(Dataset excerpts)

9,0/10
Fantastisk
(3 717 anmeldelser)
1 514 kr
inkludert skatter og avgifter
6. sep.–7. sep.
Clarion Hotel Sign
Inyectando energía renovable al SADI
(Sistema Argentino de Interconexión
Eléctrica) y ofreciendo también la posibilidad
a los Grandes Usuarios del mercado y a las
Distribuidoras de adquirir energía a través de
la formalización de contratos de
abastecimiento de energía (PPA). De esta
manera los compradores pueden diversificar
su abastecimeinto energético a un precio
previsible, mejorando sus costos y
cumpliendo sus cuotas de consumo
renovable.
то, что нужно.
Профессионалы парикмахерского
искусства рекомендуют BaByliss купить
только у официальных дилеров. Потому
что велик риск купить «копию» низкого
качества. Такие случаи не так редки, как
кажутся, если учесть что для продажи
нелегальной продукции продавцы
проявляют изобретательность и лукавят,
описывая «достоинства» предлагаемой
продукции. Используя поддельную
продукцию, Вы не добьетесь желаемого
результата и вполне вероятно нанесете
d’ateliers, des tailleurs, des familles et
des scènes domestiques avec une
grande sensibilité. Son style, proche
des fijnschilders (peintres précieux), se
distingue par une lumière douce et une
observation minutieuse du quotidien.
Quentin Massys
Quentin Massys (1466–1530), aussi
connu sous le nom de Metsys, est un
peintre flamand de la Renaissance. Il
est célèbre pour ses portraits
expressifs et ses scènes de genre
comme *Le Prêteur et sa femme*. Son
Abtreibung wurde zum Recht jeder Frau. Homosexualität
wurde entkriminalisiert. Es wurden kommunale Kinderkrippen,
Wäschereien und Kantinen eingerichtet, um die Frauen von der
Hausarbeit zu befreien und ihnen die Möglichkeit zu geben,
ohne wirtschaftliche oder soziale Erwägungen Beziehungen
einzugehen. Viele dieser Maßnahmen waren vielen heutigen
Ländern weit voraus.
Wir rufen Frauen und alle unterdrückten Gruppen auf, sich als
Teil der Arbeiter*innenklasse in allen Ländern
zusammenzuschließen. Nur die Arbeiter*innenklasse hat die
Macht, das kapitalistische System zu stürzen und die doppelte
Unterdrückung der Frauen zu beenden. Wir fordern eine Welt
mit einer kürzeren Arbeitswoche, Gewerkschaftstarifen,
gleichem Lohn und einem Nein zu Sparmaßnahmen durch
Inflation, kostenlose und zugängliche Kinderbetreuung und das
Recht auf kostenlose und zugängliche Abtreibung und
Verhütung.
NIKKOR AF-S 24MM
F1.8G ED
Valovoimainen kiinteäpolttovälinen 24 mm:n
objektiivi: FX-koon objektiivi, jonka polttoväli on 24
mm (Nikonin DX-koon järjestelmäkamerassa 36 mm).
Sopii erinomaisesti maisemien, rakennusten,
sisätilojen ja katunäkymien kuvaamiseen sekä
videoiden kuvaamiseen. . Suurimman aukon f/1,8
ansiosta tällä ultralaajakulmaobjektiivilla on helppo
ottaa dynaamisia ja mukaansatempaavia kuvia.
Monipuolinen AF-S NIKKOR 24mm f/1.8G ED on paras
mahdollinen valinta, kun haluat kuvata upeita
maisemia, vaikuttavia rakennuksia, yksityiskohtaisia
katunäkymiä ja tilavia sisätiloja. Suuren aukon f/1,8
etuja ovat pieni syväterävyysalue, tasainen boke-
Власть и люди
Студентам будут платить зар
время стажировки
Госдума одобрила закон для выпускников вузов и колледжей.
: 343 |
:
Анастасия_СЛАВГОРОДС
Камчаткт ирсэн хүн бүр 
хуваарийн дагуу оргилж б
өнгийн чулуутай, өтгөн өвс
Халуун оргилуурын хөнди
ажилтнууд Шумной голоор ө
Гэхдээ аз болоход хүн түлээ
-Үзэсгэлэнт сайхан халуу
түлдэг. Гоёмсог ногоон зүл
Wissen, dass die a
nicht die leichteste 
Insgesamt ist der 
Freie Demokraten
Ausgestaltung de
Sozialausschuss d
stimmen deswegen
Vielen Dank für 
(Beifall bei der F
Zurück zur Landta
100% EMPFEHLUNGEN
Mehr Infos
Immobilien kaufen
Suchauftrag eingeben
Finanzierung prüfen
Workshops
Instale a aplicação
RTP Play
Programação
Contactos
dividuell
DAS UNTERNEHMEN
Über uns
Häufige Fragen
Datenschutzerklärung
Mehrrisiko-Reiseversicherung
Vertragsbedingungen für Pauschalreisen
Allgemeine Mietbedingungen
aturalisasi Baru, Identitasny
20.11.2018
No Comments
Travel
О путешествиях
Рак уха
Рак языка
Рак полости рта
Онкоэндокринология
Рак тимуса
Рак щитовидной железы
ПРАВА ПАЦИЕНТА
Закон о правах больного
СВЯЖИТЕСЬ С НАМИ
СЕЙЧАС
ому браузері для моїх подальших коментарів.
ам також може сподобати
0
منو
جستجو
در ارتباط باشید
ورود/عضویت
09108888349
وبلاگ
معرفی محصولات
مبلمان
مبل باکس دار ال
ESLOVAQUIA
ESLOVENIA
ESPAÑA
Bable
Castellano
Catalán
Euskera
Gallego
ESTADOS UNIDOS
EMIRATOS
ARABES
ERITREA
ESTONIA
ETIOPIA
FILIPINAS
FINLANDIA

#### Directions
From the records above, print exactly the lines that run from the line with "-Үзэсгэлэнт сайхан халуу" to the line with "Programação", inclusive.

#### Response to this exercise
-Үзэсгэлэнт сайхан халуу
түлдэг. Гоёмсог ногоон зүл
Wissen, dass die a
nicht die leichteste 
Insgesamt ist der 
Freie Demokraten
Ausgestaltung de
Sozialausschuss d
stimmen deswegen
Vielen Dank für 
(Beifall bei der F
Zurück zur Landta
100% EMPFEHLUNGEN
Mehr Infos
Immobilien kaufen
Suchauftrag eingeben
Finanzierung prüfen
Workshops
Instale a aplicação
RTP Play
Programação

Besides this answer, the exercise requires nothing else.